• Information:
* * * * * * * * *

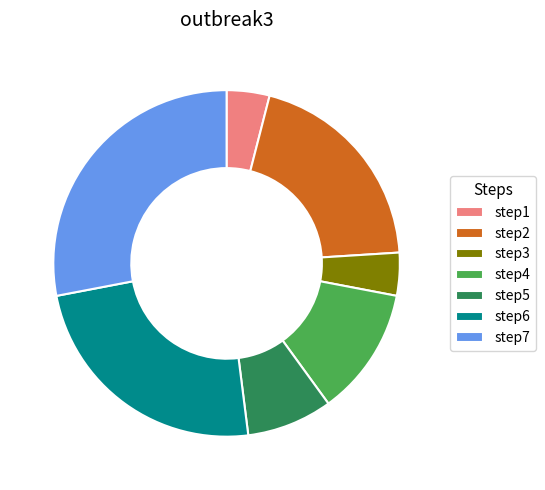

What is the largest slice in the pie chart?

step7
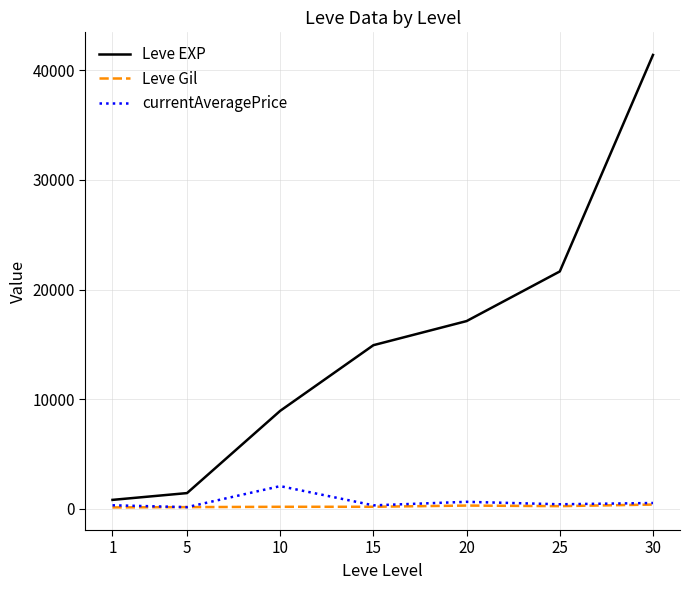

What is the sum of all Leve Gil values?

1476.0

* * * * * * * * *

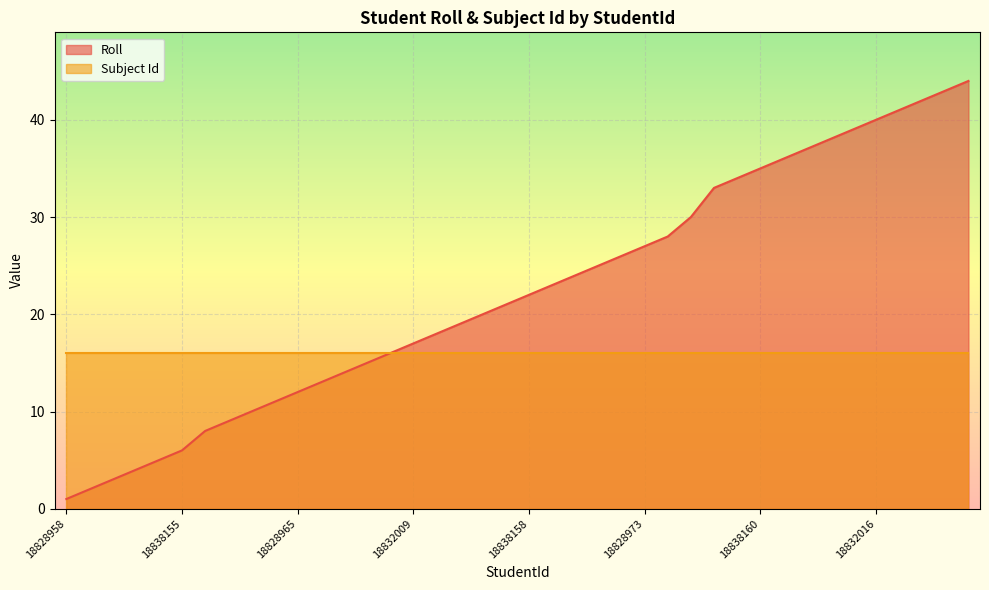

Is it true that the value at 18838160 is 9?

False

* * * * * * * * *

• Prompt:
Please find every line in the items above that contains the word "What" and copy each one.

• Solved exercise:
What is the largest slice in the pie chart?
What is the sum of all Leve Gil values?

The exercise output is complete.